The DFSOutputStream also maintains an internal queue of packets that are waiting to be acknowledged by datanodes, called the ack queue. A packet is removed from the ack queue only when it has been acknowledged by all the datanodes in the pipeline (step 5). If any datanode fails while data is being written to it, then the following actions are taken, which are transparent to the client writing the data. First, the pipeline is closed, and any packets in the ack queue are added to the front of the data queue so that datanodes that are downstream from the failed node will not miss any packets. The current block on the good datanodes is given a new identity, which is communicated to the namenode, so that the partial block on the failed datanode will be deleted if the failed datanode recovers later on. The failed datanode is removed from the pipeline, and a new pipeline is constructed from the two good datanodes. The remainder of the block’s data is written to the good datanodes in the pipeline. The namenode notices that the block is under-replicated, and it arranges for a further replica to be created on another node. Subsequent blocks are then treated as normal.

It’s possible, but unlikely, for multiple datanodes to fail while a block is being written.
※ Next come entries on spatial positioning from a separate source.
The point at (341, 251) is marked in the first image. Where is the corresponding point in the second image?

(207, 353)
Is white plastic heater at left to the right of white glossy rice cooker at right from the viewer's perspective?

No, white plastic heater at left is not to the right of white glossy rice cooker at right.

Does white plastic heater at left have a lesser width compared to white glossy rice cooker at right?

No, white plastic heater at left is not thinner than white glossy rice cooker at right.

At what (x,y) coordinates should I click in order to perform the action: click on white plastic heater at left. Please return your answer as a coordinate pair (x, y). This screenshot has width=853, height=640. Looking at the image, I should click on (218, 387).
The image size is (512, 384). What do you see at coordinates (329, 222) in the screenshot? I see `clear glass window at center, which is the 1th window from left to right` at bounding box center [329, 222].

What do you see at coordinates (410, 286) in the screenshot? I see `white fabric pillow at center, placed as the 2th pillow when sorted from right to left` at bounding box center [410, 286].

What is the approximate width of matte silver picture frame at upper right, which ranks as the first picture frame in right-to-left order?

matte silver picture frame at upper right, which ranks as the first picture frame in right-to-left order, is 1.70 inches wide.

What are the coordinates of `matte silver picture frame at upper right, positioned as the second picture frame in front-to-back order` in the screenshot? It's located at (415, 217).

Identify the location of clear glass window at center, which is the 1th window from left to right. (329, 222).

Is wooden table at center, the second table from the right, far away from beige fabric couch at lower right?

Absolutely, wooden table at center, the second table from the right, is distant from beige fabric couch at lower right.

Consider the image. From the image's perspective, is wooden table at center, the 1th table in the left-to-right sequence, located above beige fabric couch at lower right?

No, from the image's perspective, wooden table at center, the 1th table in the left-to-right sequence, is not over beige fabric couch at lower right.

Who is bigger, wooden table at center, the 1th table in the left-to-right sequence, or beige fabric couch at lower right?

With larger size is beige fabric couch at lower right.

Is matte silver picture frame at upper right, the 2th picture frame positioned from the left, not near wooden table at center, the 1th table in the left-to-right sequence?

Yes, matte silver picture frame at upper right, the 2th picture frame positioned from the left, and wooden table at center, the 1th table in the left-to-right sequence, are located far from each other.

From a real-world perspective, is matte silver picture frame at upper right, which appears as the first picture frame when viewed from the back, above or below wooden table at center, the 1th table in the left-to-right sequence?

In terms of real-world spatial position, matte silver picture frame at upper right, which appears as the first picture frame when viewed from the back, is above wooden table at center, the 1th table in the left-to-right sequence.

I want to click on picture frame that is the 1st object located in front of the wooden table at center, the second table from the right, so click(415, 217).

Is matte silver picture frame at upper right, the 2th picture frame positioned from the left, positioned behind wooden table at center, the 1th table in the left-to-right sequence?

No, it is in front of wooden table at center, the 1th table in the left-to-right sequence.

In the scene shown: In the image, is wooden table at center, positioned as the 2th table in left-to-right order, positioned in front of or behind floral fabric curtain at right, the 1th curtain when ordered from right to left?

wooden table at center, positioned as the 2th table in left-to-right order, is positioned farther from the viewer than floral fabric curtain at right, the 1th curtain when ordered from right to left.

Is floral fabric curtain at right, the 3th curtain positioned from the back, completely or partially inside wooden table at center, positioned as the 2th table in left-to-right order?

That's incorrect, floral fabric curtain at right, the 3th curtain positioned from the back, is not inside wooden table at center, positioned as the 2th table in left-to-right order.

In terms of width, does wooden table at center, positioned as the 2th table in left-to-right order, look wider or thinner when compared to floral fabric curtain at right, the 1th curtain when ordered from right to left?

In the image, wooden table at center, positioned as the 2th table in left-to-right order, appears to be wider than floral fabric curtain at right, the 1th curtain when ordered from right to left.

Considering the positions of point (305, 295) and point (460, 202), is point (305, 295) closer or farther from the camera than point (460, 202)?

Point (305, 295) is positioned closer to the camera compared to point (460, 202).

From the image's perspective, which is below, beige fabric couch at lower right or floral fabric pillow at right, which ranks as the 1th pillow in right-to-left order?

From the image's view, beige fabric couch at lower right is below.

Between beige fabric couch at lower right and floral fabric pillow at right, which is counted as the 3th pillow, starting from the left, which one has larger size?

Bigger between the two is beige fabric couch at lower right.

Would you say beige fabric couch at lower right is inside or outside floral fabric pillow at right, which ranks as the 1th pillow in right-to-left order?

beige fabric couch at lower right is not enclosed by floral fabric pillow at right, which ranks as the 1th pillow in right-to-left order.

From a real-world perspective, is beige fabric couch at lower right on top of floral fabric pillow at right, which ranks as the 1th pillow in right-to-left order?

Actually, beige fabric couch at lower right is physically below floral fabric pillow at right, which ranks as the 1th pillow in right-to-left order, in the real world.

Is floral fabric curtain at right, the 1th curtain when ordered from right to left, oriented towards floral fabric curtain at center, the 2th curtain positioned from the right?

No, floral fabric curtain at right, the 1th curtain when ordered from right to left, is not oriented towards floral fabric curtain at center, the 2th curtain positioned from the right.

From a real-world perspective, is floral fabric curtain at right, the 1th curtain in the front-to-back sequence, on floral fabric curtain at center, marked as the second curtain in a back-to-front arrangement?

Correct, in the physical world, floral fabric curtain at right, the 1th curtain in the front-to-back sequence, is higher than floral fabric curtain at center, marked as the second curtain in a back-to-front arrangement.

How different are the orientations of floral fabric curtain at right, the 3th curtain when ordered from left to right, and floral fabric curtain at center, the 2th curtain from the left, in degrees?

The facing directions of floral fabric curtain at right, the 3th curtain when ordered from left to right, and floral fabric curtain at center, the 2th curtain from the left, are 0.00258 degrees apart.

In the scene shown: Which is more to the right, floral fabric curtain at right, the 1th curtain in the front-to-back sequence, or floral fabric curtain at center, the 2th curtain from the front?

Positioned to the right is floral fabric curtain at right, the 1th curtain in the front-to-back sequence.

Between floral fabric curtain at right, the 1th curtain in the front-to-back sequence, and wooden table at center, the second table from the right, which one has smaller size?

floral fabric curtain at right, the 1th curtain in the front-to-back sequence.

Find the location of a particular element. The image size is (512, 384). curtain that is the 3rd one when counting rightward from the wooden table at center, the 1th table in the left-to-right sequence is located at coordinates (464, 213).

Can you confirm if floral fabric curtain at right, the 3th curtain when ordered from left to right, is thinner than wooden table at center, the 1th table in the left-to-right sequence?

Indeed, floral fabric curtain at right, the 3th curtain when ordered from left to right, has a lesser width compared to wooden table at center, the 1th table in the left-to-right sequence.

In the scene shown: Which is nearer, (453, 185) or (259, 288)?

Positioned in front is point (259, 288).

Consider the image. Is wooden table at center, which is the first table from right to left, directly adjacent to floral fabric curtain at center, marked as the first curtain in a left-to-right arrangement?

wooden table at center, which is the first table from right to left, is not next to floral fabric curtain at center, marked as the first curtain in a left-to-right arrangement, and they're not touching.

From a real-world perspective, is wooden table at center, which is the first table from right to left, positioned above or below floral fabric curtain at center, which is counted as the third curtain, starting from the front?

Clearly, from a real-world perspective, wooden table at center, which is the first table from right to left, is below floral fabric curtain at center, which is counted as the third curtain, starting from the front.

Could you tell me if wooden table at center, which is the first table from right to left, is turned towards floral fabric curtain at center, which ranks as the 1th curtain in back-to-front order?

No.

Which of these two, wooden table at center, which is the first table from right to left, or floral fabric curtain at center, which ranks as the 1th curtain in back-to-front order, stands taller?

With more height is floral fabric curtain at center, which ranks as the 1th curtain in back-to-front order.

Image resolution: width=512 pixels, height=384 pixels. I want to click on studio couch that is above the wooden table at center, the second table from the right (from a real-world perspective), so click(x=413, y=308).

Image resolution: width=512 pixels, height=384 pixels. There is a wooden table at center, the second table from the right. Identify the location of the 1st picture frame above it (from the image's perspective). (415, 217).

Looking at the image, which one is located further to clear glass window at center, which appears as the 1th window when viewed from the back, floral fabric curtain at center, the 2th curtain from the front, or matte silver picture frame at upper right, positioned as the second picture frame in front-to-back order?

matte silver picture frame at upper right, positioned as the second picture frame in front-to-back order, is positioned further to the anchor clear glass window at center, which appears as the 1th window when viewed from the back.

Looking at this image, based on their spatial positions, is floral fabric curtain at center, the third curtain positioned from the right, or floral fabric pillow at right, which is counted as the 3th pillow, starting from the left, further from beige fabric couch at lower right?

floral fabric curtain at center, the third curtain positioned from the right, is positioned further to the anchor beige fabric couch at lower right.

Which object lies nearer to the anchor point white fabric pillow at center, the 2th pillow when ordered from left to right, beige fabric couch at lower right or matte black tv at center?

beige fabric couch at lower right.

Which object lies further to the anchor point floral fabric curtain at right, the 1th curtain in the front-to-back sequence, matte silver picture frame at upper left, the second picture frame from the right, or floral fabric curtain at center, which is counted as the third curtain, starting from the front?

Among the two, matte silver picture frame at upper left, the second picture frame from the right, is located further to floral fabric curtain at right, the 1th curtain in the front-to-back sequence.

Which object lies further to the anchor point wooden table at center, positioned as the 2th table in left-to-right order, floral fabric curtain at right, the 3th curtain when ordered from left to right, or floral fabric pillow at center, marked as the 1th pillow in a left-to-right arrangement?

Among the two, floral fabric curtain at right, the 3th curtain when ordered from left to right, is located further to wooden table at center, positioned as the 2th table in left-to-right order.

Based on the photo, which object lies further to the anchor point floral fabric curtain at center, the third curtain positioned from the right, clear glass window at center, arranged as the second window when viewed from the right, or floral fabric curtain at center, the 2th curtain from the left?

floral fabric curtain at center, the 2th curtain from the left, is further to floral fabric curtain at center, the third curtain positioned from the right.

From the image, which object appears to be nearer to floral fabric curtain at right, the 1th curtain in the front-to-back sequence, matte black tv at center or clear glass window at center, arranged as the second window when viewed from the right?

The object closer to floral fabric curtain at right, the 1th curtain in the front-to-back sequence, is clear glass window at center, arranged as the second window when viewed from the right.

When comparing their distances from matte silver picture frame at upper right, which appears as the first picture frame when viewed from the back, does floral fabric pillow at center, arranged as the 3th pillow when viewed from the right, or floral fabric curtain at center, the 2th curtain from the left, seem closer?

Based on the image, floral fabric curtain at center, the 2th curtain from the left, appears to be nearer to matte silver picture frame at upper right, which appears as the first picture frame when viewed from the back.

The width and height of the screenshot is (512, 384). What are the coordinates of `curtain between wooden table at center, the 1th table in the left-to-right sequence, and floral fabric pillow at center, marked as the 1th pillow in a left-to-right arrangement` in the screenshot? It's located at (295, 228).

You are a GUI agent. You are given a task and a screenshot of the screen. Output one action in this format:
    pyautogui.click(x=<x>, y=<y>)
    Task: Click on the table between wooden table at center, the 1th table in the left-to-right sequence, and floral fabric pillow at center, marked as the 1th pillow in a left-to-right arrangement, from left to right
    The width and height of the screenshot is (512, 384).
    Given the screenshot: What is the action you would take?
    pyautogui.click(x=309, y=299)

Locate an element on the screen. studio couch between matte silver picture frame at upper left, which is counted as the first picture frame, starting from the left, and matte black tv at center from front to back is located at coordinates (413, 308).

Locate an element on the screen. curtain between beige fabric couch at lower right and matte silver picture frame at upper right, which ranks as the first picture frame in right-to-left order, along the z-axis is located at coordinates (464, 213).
As long as dfs.namenode.replication.min replicas (which defaults to 1) are written, the write will succeed, and the block will be asynchronously replicated across the cluster until its target replication factor is reached (dfs.replication, which defaults to 3). When the client has finished writing data, it calls close() on the stream (step 6). This action flushes all the remaining packets to the datanode pipeline and waits for acknowledgments before contacting the namenode to signal that the file is complete (step 7). The namenode already knows which blocks the file is made up of (because DataStreamer asks for block allocations), so it only has to wait for blocks to be minimally replicated before returning successfully.

REPLICA PLACEMENT

How does the namenode choose which datanodes to store replicas on? There’s a trade-off between reliability and write bandwidth and read bandwidth here. For example, placing all replicas on a single node incurs the lowest write bandwidth penalty (since the replication pipeline runs on a single node), but this offers no real redundancy (if the node fails, the data for that block is lost). Also, the read bandwidth is high for off-rack reads. At the other extreme, placing replicas in different data centers may maximize redundancy, but at the cost of bandwidth. Even in the same data center (which is what all Hadoop clusters to date have run in), there are a variety of possible placement strategies.

Hadoop’s default strategy is to place the first replica on the same node as the client (for clients running outside the cluster, a node is chosen at random, although the system tries not to pick nodes that are too full or too busy). The second replica is placed on a different rack from the first (off-rack), chosen at random. The third replica is placed on the same rack as the second, but on a different node chosen at random. Further replicas are placed on random nodes in the cluster, although the system tries to avoid placing too many replicas on the same rack. Once the replica locations have been chosen, a pipeline is built, taking network topology into account. For a replication factor of 3, the pipeline might look like Figure 3-5.

Overall, this strategy gives a good balance among reliability (blocks are stored on two racks), write bandwidth (writes only have to traverse a single network switch), read performance (there’s a choice of two racks to read from), and block distribution across the cluster (clients only write a single block on the local rack).